(Data items)
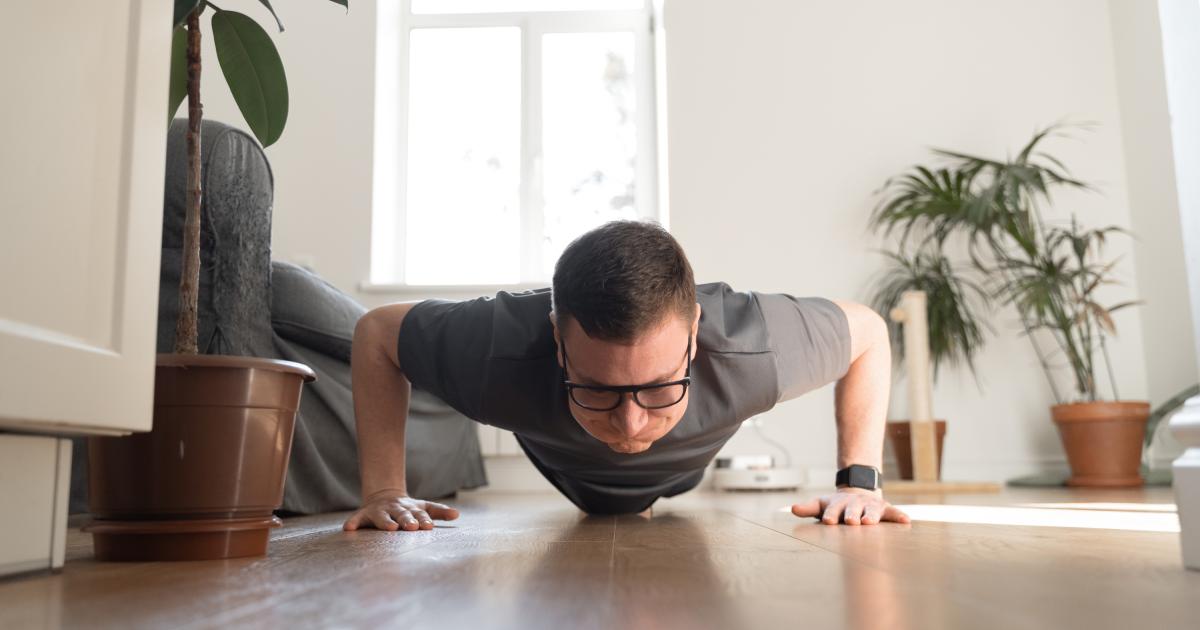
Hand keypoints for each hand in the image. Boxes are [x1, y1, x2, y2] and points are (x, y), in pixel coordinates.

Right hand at [343, 489, 459, 531]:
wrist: (384, 496)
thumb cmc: (408, 509)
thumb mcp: (424, 507)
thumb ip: (439, 512)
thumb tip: (457, 514)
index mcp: (411, 508)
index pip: (420, 514)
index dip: (424, 520)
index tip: (428, 527)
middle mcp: (396, 509)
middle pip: (403, 515)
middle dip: (408, 521)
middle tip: (412, 528)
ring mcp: (380, 511)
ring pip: (383, 517)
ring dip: (386, 522)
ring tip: (390, 529)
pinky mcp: (364, 514)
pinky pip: (357, 519)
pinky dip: (353, 523)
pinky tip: (349, 529)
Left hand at [790, 488, 909, 525]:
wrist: (858, 493)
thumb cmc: (837, 505)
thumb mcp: (822, 504)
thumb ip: (808, 508)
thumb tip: (793, 508)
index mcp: (839, 504)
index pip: (833, 510)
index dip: (831, 515)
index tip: (828, 521)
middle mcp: (855, 504)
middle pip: (852, 510)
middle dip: (852, 515)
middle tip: (851, 522)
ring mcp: (870, 506)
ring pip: (871, 511)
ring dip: (871, 516)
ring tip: (870, 522)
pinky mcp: (884, 509)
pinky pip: (893, 513)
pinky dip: (899, 517)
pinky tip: (905, 521)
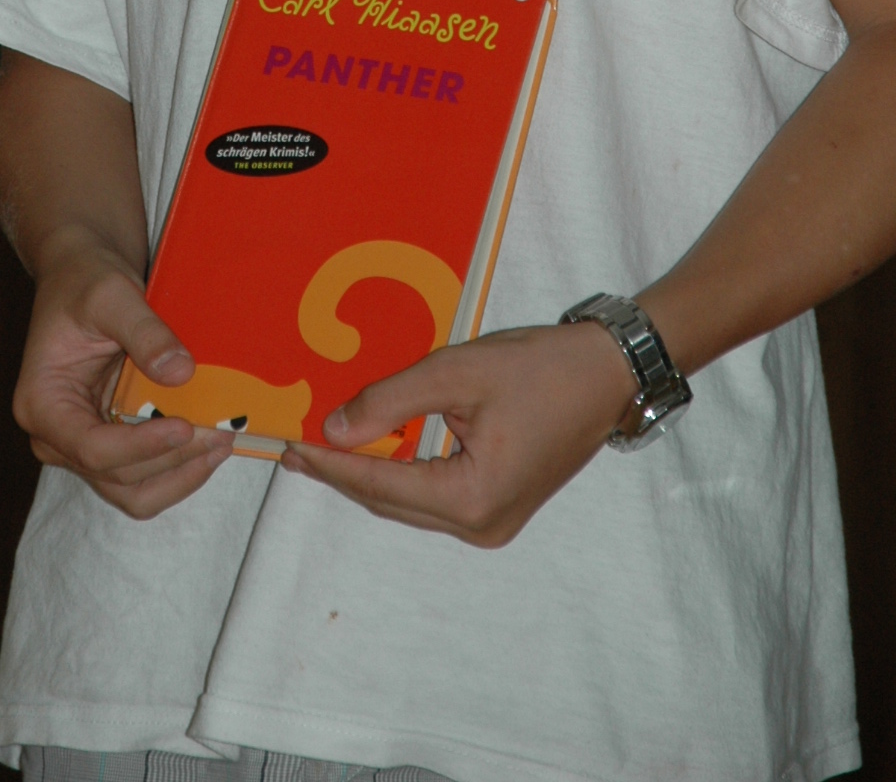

Exercise instructions>
Reproduce every line above as written, skipping pictures.

Finished exercise>
Hand keypoints for each hand in the image. Boxes are [x1, y1, x2, y2] and points are (x, y), in pixel coordinates.

Right hand at [343, 489, 459, 531]:
wrist: (384, 496)
thumb cmc: (408, 509)
thumb mcp: (424, 507)
thumb ip: (439, 512)
thumb tip: (457, 514)
index mcp: (411, 508)
index pip: (420, 514)
index dip: (424, 520)
index tip: (428, 527)
middle mcp: (396, 509)
middle pip: (403, 515)
middle dip: (408, 521)
middle tip: (412, 528)
ring mcp: (380, 511)
ring pip: (383, 517)
ring dip: (386, 522)
ring tip: (390, 529)
pinky mcp: (364, 514)
pinky pip: (357, 519)
pinky dip: (353, 523)
pinky tip: (349, 529)
Left hand at [790, 488, 909, 525]:
wrist: (858, 493)
thumb cmc: (837, 505)
thumb mcp: (822, 504)
thumb ip: (808, 508)
thumb tip: (793, 508)
index mcp: (839, 504)
index pip: (833, 510)
index dip: (831, 515)
index tip: (828, 521)
middle mcp: (855, 504)
middle pip: (852, 510)
middle dip: (852, 515)
middle tip: (851, 522)
ring mcp: (870, 506)
ring pip: (871, 511)
ring dip: (871, 516)
ring tip: (870, 522)
pinky mcp: (884, 509)
pinky pip: (893, 513)
pinky dip: (899, 517)
pinky tip: (905, 521)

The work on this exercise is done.